(Stored data entries)
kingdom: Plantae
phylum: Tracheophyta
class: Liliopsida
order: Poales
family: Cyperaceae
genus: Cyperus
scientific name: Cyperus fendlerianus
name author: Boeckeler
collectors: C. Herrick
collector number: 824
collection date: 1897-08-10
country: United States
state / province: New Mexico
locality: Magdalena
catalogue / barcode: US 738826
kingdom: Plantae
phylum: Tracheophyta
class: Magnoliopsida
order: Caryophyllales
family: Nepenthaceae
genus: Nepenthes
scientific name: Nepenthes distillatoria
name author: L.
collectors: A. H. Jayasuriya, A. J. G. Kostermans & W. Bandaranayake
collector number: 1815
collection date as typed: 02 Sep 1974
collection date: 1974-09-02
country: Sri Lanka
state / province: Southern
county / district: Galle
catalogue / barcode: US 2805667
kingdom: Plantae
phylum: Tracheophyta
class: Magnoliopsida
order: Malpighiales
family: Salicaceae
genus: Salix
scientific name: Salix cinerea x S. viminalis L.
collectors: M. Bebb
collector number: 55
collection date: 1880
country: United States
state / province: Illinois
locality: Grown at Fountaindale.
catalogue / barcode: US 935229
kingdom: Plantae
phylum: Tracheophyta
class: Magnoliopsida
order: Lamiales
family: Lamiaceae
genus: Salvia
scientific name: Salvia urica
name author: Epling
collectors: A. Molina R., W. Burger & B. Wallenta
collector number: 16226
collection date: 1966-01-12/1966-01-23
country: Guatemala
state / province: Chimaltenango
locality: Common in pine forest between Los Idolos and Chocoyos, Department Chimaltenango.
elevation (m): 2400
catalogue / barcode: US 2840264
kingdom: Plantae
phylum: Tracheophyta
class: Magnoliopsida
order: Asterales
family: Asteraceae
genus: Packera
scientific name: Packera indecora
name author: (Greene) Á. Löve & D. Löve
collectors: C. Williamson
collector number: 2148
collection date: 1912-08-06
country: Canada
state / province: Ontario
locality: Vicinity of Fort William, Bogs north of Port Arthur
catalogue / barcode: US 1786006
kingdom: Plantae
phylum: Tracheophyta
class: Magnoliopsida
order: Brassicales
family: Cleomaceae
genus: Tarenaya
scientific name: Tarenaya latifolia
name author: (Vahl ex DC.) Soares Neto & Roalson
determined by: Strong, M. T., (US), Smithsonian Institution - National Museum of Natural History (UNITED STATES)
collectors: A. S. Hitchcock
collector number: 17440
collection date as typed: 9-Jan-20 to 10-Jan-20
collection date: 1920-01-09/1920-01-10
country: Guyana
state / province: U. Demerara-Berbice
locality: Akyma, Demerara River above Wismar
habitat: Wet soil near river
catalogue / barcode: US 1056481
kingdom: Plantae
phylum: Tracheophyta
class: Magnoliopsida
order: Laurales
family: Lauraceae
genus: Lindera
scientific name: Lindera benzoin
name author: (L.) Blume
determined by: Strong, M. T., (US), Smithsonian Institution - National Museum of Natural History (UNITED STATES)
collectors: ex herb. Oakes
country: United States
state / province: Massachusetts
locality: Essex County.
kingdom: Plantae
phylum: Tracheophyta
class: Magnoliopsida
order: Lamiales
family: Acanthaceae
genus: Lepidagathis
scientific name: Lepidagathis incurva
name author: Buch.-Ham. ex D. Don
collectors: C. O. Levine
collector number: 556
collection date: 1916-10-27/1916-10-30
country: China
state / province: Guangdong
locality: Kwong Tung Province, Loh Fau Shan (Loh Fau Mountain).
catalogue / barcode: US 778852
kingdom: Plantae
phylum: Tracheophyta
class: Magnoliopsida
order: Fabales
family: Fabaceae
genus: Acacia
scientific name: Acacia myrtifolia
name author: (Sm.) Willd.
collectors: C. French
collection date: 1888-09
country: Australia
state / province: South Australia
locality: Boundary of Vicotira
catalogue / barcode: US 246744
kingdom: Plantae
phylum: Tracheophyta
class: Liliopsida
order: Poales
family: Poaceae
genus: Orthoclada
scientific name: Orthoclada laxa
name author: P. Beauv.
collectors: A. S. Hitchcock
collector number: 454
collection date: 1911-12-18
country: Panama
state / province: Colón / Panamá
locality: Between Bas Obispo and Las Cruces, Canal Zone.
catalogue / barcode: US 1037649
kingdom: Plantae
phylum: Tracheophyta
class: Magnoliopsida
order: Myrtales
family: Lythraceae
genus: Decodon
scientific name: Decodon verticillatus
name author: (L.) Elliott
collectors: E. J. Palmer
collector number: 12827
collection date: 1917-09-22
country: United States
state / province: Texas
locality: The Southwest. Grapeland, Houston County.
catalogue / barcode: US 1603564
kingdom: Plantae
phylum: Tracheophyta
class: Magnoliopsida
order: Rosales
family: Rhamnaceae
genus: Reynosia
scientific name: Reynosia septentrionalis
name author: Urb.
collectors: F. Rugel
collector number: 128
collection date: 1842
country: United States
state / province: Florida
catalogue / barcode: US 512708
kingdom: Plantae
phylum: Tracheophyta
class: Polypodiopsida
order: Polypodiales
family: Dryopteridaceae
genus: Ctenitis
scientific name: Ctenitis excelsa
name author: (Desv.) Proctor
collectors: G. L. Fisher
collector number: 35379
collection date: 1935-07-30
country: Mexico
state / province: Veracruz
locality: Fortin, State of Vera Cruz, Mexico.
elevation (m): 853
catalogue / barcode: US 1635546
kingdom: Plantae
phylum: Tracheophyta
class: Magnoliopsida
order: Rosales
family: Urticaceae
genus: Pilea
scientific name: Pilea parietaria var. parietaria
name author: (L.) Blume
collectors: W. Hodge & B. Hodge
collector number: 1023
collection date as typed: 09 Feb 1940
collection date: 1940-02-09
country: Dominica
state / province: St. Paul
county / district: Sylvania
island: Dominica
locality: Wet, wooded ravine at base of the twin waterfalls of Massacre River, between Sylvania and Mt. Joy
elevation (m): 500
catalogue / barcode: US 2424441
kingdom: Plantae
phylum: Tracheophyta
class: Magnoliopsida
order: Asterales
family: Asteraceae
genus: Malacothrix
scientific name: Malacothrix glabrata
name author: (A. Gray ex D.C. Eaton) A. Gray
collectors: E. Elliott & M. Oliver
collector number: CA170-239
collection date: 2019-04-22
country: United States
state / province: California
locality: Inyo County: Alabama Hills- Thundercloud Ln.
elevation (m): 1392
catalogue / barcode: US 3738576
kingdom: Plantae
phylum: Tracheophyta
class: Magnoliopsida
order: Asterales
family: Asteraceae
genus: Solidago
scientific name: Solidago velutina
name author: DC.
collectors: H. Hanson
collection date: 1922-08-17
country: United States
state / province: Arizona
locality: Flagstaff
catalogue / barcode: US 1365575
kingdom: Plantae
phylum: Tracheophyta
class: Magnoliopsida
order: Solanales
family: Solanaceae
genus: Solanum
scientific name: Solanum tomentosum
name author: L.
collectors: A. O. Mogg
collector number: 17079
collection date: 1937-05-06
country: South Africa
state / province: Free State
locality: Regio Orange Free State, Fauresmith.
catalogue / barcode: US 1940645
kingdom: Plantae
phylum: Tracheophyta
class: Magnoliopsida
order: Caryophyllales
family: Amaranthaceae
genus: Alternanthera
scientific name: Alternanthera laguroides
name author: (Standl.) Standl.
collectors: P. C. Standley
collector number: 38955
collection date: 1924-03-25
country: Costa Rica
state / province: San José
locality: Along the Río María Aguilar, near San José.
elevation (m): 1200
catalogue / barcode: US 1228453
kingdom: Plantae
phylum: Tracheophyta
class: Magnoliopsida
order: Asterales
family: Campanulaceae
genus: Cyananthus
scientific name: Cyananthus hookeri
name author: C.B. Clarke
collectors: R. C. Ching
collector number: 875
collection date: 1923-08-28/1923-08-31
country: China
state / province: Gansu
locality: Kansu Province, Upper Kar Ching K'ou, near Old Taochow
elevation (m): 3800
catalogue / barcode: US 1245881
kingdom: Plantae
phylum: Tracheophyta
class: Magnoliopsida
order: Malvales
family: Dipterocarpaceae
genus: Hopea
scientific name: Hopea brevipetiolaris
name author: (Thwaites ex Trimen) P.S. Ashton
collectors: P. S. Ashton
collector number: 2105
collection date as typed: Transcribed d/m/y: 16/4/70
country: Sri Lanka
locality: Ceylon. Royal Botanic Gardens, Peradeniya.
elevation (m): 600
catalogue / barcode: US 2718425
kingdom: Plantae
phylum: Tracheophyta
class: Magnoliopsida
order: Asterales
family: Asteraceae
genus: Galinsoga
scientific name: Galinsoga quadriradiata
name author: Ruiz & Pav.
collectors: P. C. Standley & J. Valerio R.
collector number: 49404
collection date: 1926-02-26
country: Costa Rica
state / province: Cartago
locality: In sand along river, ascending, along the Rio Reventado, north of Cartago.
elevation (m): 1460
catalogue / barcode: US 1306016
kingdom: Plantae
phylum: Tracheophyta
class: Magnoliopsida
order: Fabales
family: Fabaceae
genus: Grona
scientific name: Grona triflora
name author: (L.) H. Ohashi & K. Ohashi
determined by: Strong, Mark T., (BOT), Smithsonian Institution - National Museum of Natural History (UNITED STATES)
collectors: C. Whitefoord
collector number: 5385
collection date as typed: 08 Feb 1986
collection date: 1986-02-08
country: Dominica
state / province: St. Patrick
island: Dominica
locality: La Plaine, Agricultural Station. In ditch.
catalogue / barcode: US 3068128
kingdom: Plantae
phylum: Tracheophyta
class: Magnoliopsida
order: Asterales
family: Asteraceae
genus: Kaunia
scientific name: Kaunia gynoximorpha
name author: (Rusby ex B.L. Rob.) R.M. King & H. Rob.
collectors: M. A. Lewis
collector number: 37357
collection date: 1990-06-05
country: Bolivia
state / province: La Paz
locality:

TO DO - Write out the stored data entries from the very first line through the line containing "scientific name: Salix", both included, copying each line unchanged.

RESPONSE TO THIS TASK -
kingdom: Plantae
phylum: Tracheophyta
class: Liliopsida
order: Poales
family: Cyperaceae
genus: Cyperus
scientific name: Cyperus fendlerianus
name author: Boeckeler
collectors: C. Herrick
collector number: 824
collection date: 1897-08-10
country: United States
state / province: New Mexico
locality: Magdalena
catalogue / barcode: US 738826
kingdom: Plantae
phylum: Tracheophyta
class: Magnoliopsida
order: Caryophyllales
family: Nepenthaceae
genus: Nepenthes
scientific name: Nepenthes distillatoria
name author: L.
collectors: A. H. Jayasuriya, A. J. G. Kostermans & W. Bandaranayake
collector number: 1815
collection date as typed: 02 Sep 1974
collection date: 1974-09-02
country: Sri Lanka
state / province: Southern
county / district: Galle
catalogue / barcode: US 2805667
kingdom: Plantae
phylum: Tracheophyta
class: Magnoliopsida
order: Malpighiales
family: Salicaceae
genus: Salix
scientific name: Salix cinerea x S. viminalis L.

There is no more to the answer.